• DIRECTIONS:
Return the lines unchanged, beginning at the line that has "This will ensure" and ending after the line that has "anticipated that the".

• Stored data entries:
__________________________________________________

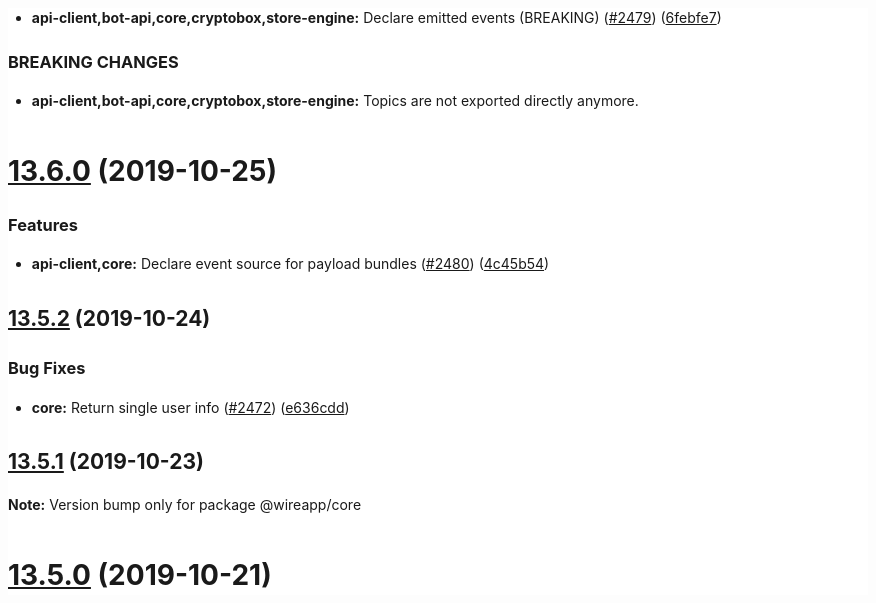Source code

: * **api-client,bot-api,core,cryptobox,store-engine:** Declare emitted events (BREAKING) ([#2479](https://github.com/wireapp/wire-web-packages/tree/master/packages/core/issues/2479)) ([6febfe7](https://github.com/wireapp/wire-web-packages/tree/master/packages/core/commit/6febfe75b6196c31a465116bd182c8ca5de8bc07))


### BREAKING CHANGES

* **api-client,bot-api,core,cryptobox,store-engine:** Topics are not exported directly anymore.





# [13.6.0](https://github.com/wireapp/wire-web-packages/tree/master/packages/core/compare/@wireapp/core@13.5.2...@wireapp/core@13.6.0) (2019-10-25)


### Features

* **api-client,core:** Declare event source for payload bundles ([#2480](https://github.com/wireapp/wire-web-packages/tree/master/packages/core/issues/2480)) ([4c45b54](https://github.com/wireapp/wire-web-packages/tree/master/packages/core/commit/4c45b545d0080094518fa92810385a176d11e943))





## [13.5.2](https://github.com/wireapp/wire-web-packages/tree/master/packages/core/compare/@wireapp/core@13.5.1...@wireapp/core@13.5.2) (2019-10-24)


### Bug Fixes

* **core:** Return single user info ([#2472](https://github.com/wireapp/wire-web-packages/tree/master/packages/core/issues/2472)) ([e636cdd](https://github.com/wireapp/wire-web-packages/tree/master/packages/core/commit/e636cddd41bd66d8cb12ee8e1a33d1a2bd665c7f))





## [13.5.1](https://github.com/wireapp/wire-web-packages/tree/master/packages/core/compare/@wireapp/core@13.5.0...@wireapp/core@13.5.1) (2019-10-23)

**Note:** Version bump only for package @wireapp/core





# [13.5.0](https://github.com/wireapp/wire-web-packages/tree/master/packages/core/compare/@wireapp/core@13.4.1...@wireapp/core@13.5.0) (2019-10-21)
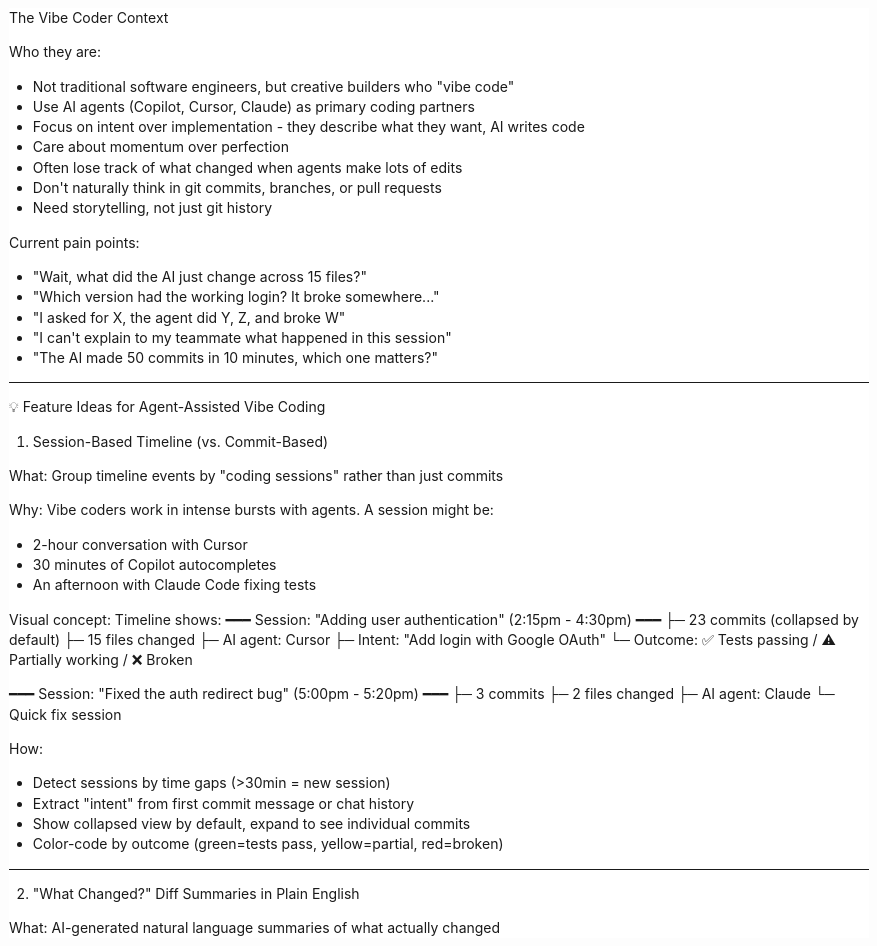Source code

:  The Vibe Coder Context

  Who they are:
  - Not traditional software engineers, but creative builders who "vibe code"
  - Use AI agents (Copilot, Cursor, Claude) as primary coding partners
  - Focus on intent over implementation - they describe what they want, AI writes code
  - Care about momentum over perfection
  - Often lose track of what changed when agents make lots of edits
  - Don't naturally think in git commits, branches, or pull requests
  - Need storytelling, not just git history

  Current pain points:
  - "Wait, what did the AI just change across 15 files?"
  - "Which version had the working login? It broke somewhere..."
  - "I asked for X, the agent did Y, Z, and broke W"
  - "I can't explain to my teammate what happened in this session"
  - "The AI made 50 commits in 10 minutes, which one matters?"

  ---
  💡 Feature Ideas for Agent-Assisted Vibe Coding

  1. Session-Based Timeline (vs. Commit-Based)

  What: Group timeline events by "coding sessions" rather than just commits

  Why: Vibe coders work in intense bursts with agents. A session might be:
  - 2-hour conversation with Cursor
  - 30 minutes of Copilot autocompletes
  - An afternoon with Claude Code fixing tests

  Visual concept:
  Timeline shows:
  ━━━ Session: "Adding user authentication" (2:15pm - 4:30pm) ━━━
      ├─ 23 commits (collapsed by default)
      ├─ 15 files changed
      ├─ AI agent: Cursor
      ├─ Intent: "Add login with Google OAuth"
      └─ Outcome: ✅ Tests passing / ⚠️ Partially working / ❌ Broken

  ━━━ Session: "Fixed the auth redirect bug" (5:00pm - 5:20pm) ━━━
      ├─ 3 commits
      ├─ 2 files changed
      ├─ AI agent: Claude
      └─ Quick fix session

  How:
  - Detect sessions by time gaps (>30min = new session)
  - Extract "intent" from first commit message or chat history
  - Show collapsed view by default, expand to see individual commits
  - Color-code by outcome (green=tests pass, yellow=partial, red=broken)

  ---
  2. "What Changed?" Diff Summaries in Plain English

  What: AI-generated natural language summaries of what actually changed
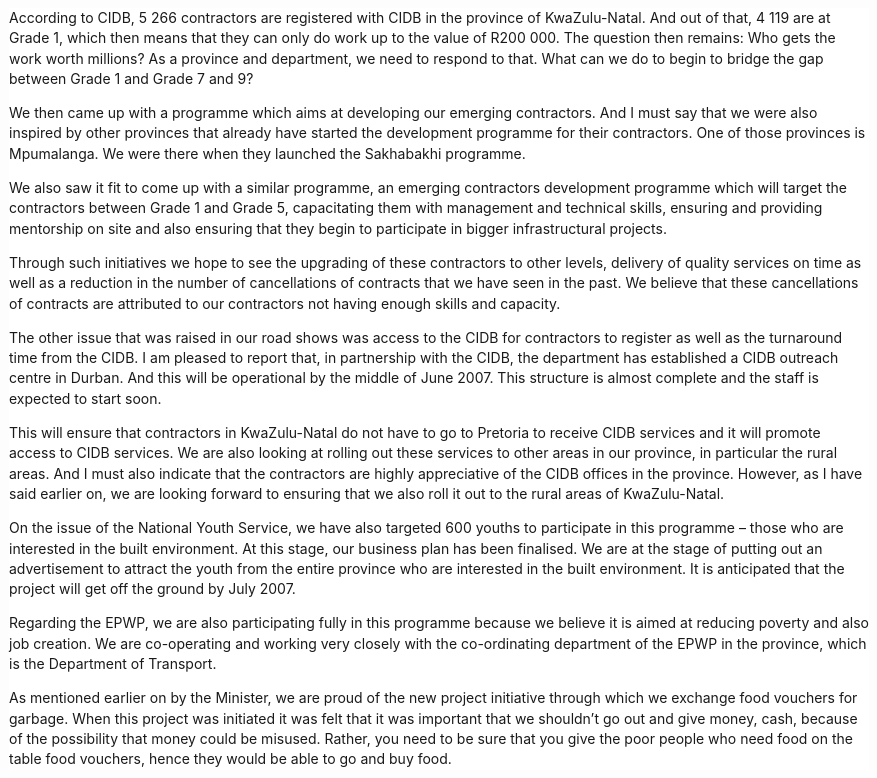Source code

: According to CIDB, 5 266 contractors are registered with CIDB in the
province of KwaZulu-Natal. And out of that, 4 119 are at Grade 1, which
then means that they can only do work up to the value of R200 000. The
question then remains: Who gets the work worth millions? As a province and
department, we need to respond to that. What can we do to begin to bridge
the gap between Grade 1 and Grade 7 and 9?

We then came up with a programme which aims at developing our emerging
contractors. And I must say that we were also inspired by other provinces
that already have started the development programme for their contractors.
One of those provinces is Mpumalanga. We were there when they launched the
Sakhabakhi programme.

We also saw it fit to come up with a similar programme, an emerging
contractors development programme which will target the contractors between
Grade 1 and Grade 5, capacitating them with management and technical
skills, ensuring and providing mentorship on site and also ensuring that
they begin to participate in bigger infrastructural projects.

Through such initiatives we hope to see the upgrading of these contractors
to other levels, delivery of quality services on time as well as a
reduction in the number of cancellations of contracts that we have seen in
the past. We believe that these cancellations of contracts are attributed
to our contractors not having enough skills and capacity.

The other issue that was raised in our road shows was access to the CIDB
for contractors to register as well as the turnaround time from the CIDB. I
am pleased to report that, in partnership with the CIDB, the department has
established a CIDB outreach centre in Durban. And this will be operational
by the middle of June 2007. This structure is almost complete and the staff
is expected to start soon.

This will ensure that contractors in KwaZulu-Natal do not have to go to
Pretoria to receive CIDB services and it will promote access to CIDB
services. We are also looking at rolling out these services to other areas
in our province, in particular the rural areas. And I must also indicate
that the contractors are highly appreciative of the CIDB offices in the
province. However, as I have said earlier on, we are looking forward to
ensuring that we also roll it out to the rural areas of KwaZulu-Natal.

On the issue of the National Youth Service, we have also targeted 600
youths to participate in this programme – those who are interested in the
built environment. At this stage, our business plan has been finalised. We
are at the stage of putting out an advertisement to attract the youth from
the entire province who are interested in the built environment. It is
anticipated that the project will get off the ground by July 2007.

Regarding the EPWP, we are also participating fully in this programme
because we believe it is aimed at reducing poverty and also job creation.
We are co-operating and working very closely with the co-ordinating
department of the EPWP in the province, which is the Department of
Transport.

As mentioned earlier on by the Minister, we are proud of the new project
initiative through which we exchange food vouchers for garbage. When this
project was initiated it was felt that it was important that we shouldn’t
go out and give money, cash, because of the possibility that money could be
misused. Rather, you need to be sure that you give the poor people who need
food on the table food vouchers, hence they would be able to go and buy
food.
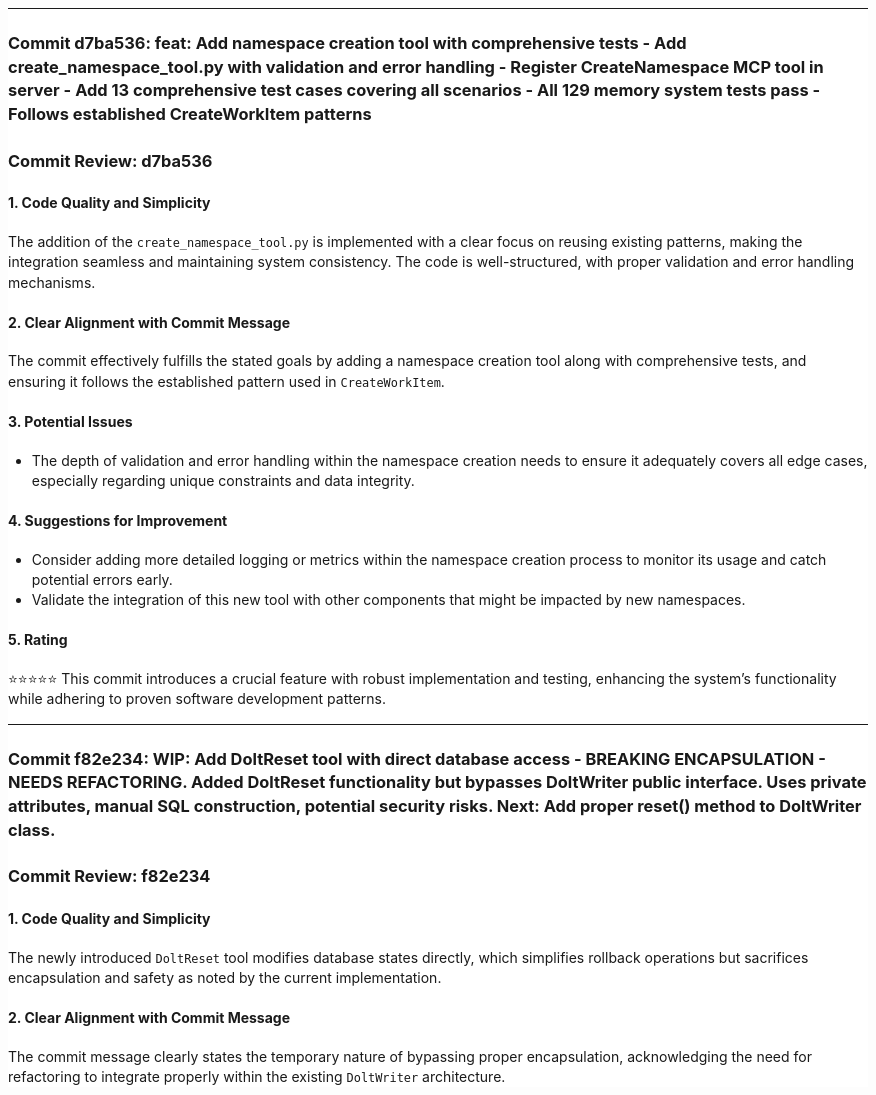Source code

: 
---

### Commit d7ba536: feat: Add namespace creation tool with comprehensive tests - Add create_namespace_tool.py with validation and error handling - Register CreateNamespace MCP tool in server - Add 13 comprehensive test cases covering all scenarios - All 129 memory system tests pass - Follows established CreateWorkItem patterns
### Commit Review: d7ba536

#### 1. Code Quality and Simplicity
The addition of the `create_namespace_tool.py` is implemented with a clear focus on reusing existing patterns, making the integration seamless and maintaining system consistency. The code is well-structured, with proper validation and error handling mechanisms.

#### 2. Clear Alignment with Commit Message
The commit effectively fulfills the stated goals by adding a namespace creation tool along with comprehensive tests, and ensuring it follows the established pattern used in `CreateWorkItem`.

#### 3. Potential Issues
- The depth of validation and error handling within the namespace creation needs to ensure it adequately covers all edge cases, especially regarding unique constraints and data integrity.

#### 4. Suggestions for Improvement
- Consider adding more detailed logging or metrics within the namespace creation process to monitor its usage and catch potential errors early.
- Validate the integration of this new tool with other components that might be impacted by new namespaces.

#### 5. Rating
⭐⭐⭐⭐⭐
This commit introduces a crucial feature with robust implementation and testing, enhancing the system’s functionality while adhering to proven software development patterns.


---

### Commit f82e234: WIP: Add DoltReset tool with direct database access - BREAKING ENCAPSULATION - NEEDS REFACTORING. Added DoltReset functionality but bypasses DoltWriter public interface. Uses private attributes, manual SQL construction, potential security risks. Next: Add proper reset() method to DoltWriter class.
### Commit Review: f82e234

#### 1. Code Quality and Simplicity
The newly introduced `DoltReset` tool modifies database states directly, which simplifies rollback operations but sacrifices encapsulation and safety as noted by the current implementation.

#### 2. Clear Alignment with Commit Message
The commit message clearly states the temporary nature of bypassing proper encapsulation, acknowledging the need for refactoring to integrate properly within the existing `DoltWriter` architecture.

__________________________________________________

• RESPONSE TO THIS TASK:
This will ensure that contractors in KwaZulu-Natal do not have to go to
Pretoria to receive CIDB services and it will promote access to CIDB
services. We are also looking at rolling out these services to other areas
in our province, in particular the rural areas. And I must also indicate
that the contractors are highly appreciative of the CIDB offices in the
province. However, as I have said earlier on, we are looking forward to
ensuring that we also roll it out to the rural areas of KwaZulu-Natal.

On the issue of the National Youth Service, we have also targeted 600
youths to participate in this programme – those who are interested in the
built environment. At this stage, our business plan has been finalised. We
are at the stage of putting out an advertisement to attract the youth from
the entire province who are interested in the built environment. It is
anticipated that the project will get off the ground by July 2007.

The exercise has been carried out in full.